Nun ist unsere Gesellschaft nicht arm an Vorstellungen, wie dieses rechte Leben auszusehen habe. Unserer Gesellschaftsordnung liegt die Freiheit als zentraler Wert zugrunde und so ist sie ganz im Gegenteil sogar die vielleicht reichste an angebotenen Lebenskonzepten. Pluralisierung der Lebensstile nennt dies die Soziologie.
Mit ihrer Vielseitigkeit, die von eher Konservativen als unheilvolles Chaos beargwöhnt werden mag, verliert die Gesellschaft jedoch keineswegs an Ordnungsmacht, sie spezifiziert sie lediglich für ihre Subsysteme, Klassen, Schichte, Wertcluster wie immer man sie auch bezeichnet.
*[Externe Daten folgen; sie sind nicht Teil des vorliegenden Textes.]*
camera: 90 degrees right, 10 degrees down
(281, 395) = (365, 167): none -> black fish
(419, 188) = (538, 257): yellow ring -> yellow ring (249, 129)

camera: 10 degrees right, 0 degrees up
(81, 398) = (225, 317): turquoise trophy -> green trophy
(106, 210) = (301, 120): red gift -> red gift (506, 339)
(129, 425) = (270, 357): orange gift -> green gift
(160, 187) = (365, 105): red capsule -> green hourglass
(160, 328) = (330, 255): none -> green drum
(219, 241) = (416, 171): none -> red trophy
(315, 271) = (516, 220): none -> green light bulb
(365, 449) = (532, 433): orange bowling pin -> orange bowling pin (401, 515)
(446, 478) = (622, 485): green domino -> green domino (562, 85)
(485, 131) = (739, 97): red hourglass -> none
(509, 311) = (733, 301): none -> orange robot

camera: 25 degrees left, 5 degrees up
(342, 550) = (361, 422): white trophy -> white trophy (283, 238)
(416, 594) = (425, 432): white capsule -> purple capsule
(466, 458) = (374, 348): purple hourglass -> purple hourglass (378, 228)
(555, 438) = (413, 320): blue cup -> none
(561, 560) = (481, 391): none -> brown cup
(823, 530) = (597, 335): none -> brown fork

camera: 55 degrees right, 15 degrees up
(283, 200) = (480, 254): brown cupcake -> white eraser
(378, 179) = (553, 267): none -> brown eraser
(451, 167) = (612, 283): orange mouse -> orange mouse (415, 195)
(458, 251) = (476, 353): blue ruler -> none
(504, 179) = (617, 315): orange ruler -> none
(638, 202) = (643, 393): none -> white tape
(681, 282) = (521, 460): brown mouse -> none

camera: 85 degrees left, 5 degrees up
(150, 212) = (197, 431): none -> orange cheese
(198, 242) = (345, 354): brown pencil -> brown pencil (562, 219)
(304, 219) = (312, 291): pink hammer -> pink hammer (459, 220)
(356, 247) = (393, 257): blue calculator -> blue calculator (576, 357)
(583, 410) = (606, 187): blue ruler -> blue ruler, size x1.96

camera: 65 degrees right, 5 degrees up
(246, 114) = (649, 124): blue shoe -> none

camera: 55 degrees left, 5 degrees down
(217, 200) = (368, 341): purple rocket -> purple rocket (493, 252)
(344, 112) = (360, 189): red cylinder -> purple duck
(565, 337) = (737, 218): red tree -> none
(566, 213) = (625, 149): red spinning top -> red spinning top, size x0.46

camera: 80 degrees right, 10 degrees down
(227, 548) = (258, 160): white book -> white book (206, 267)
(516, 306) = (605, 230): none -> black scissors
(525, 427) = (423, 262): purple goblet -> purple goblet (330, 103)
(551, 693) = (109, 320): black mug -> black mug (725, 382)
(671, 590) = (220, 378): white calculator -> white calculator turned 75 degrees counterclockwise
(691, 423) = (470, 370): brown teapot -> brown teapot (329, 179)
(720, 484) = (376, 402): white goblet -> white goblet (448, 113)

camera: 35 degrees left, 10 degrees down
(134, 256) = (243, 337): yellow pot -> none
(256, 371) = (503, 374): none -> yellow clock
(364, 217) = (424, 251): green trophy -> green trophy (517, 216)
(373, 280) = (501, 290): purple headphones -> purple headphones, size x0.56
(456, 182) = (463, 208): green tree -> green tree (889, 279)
Die Vorstellung einer Gesellschaft mit einem einheitlichen Ordnungsprinzip, den christlichen Glaubensgrundsätzen etwa, ist der Auffassung eines sozialen Gefüges gewichen, das vielfältig differenziert ist. So viele Antworten es auf die Frage nach dem rechten Leben in unserer Gesellschaft gibt, die zwar nicht alle, aber zumindest eine Vielzahl von Lebenskonzepte zulässt, so wenig gibt es folglich eine Antwort. Es kann sie ohne streitbare Voraussetzungen nicht geben – und nicht nur Musil bleibt sie uns daher schuldig.